Cousins Start Broker Firm With Focus on Illiquid Power Marketsby
Arax Commodities on schedule to complete first trade this week
To work with exchanges to stimulate cross-border activity
From a startup hub in southwest London, aptly named The Light Bulb, two cousins are opening a niche European power brokerage.
Tom Roberts, 32, and Will Rigby, 27, started Arax Commodities Ltd. in January to match buyers and sellers of electricity in nascent markets in southern and eastern Europe. They may conclude their first trade this week, Roberts said Monday. Arax’s plan is to work with exchanges and clearing banks from Germany’s European Energy Exchange AG to Power Exchange Central Europe AS in Prague to develop markets in the region, including Greece and Hungary.

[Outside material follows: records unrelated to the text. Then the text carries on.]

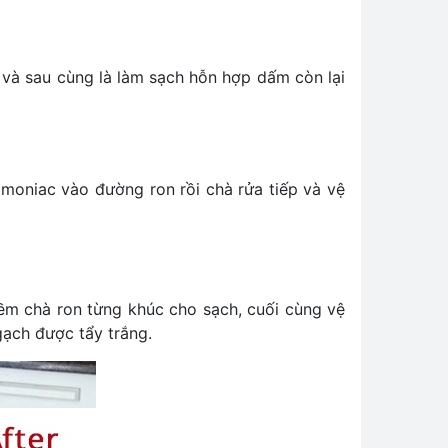
 và sau cùng là làm sạch hỗn hợp dấm còn lại
moniac vào đường ron rồi chà rửa tiếp và vệ
ềm chà ron từng khúc cho sạch, cuối cùng vệ
gạch được tẩy trắng.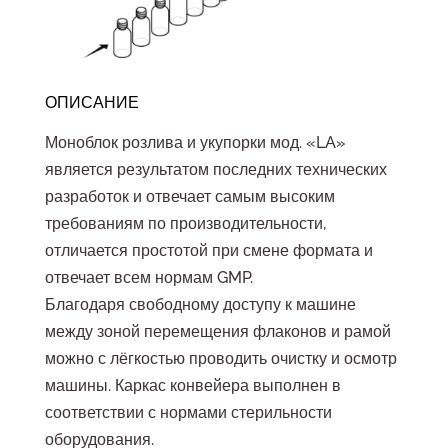
ОПИСАНИЕ
Моноблок розлива и укупорки мод. «LA»
является результатом последних технических
разработок и отвечает самым высоким
требованиям по производительности,
отличается простотой при смене формата и
отвечает всем нормам GMP.
Благодаря свободному доступу к машине
между зоной перемещения флаконов и рамой
можно с лёгкостью проводить очистку и осмотр
машины. Каркас конвейера выполнен в
соответствии с нормами стерильности
оборудования.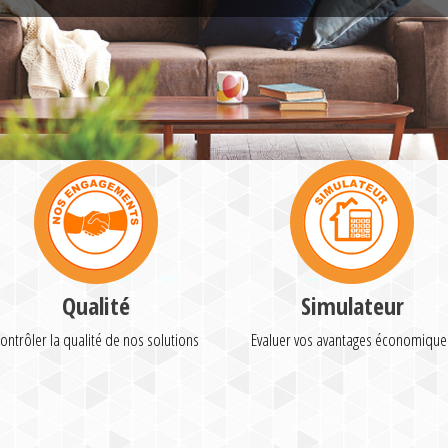
Qualité
Simulateur
ontrôler la qualité de nos solutions
Evaluer vos avantages économique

The cousins think they can succeed in stimulating trading in illiquid markets, which would then open up cross-border opportunities to attract traders. They will be competing with other firms including 42 Financial Services AS in Prague and Compagnie Financiere Tradition SA, which also have desks focusing on the region.

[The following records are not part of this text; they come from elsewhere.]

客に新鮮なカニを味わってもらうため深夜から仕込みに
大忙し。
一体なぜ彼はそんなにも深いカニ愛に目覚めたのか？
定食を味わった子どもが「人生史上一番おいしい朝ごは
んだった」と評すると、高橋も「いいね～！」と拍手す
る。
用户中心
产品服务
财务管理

“We want to be a driver of new markets,” Roberts, a former energy broker for ICAP Plc in Madrid and Amsterdam, said in an interview at his office. “There’s no reason why there shouldn’t be good liquidity in countries like Greece.”
For example, buying and selling in Italy’s power market increased when EEX started guaranteeing trades in October 2013 to help limit counterparty risk. The bourse listed futures contracts in April 2014 and has seen much of its volume coming from people wanting to trade cross-border with France, according to the exchange. Roberts is hoping the same will happen in less developed markets in eastern Europe and east of Turkey.
“Counterparty risk is the biggest issue in emerging markets so you need clearing through an exchange to be in place already,” Roberts said. Exchanges are an “enabler and also a competitor” once they list their own order book for trading, he said.
Arax is steering clear of Germany, France and the Nordic region, Europe’s most liquid markets. There is more need elsewhere for a new broker that can start a new market within a few days if needed, Roberts said. German over-the-counter trading is dominated by interdealer brokers ICAP, GFI Group Inc., Tullet Prebon Plc and Tradition.
Three new exchanges also plan to capitalize on the interest in trading in the region. Bulgaria’s Ibex opened day-ahead trading in January. South East European Power Exchange, a joint venture of Epex Spot SE and the Serbian power grid operator, started day-ahead trading last month, while Cropex of Croatia also began to offer contracts in February.
Arax also wants to attract funds as clients and aims to extend to natural gas markets to also offer basket trades, where you buy or sell a group of products simultaneously, Roberts said. The company has more than 30 clients interested in trading with them, Roberts said, declining to provide further details.
“We thought it would be tough to convince people to work with us,” said Rigby, who previously worked for Cantor Fitzgerald LP and Royal Bank of Scotland Plc. “There’s a lot of interest and we’re getting a good reception but we’re taking a big risk.”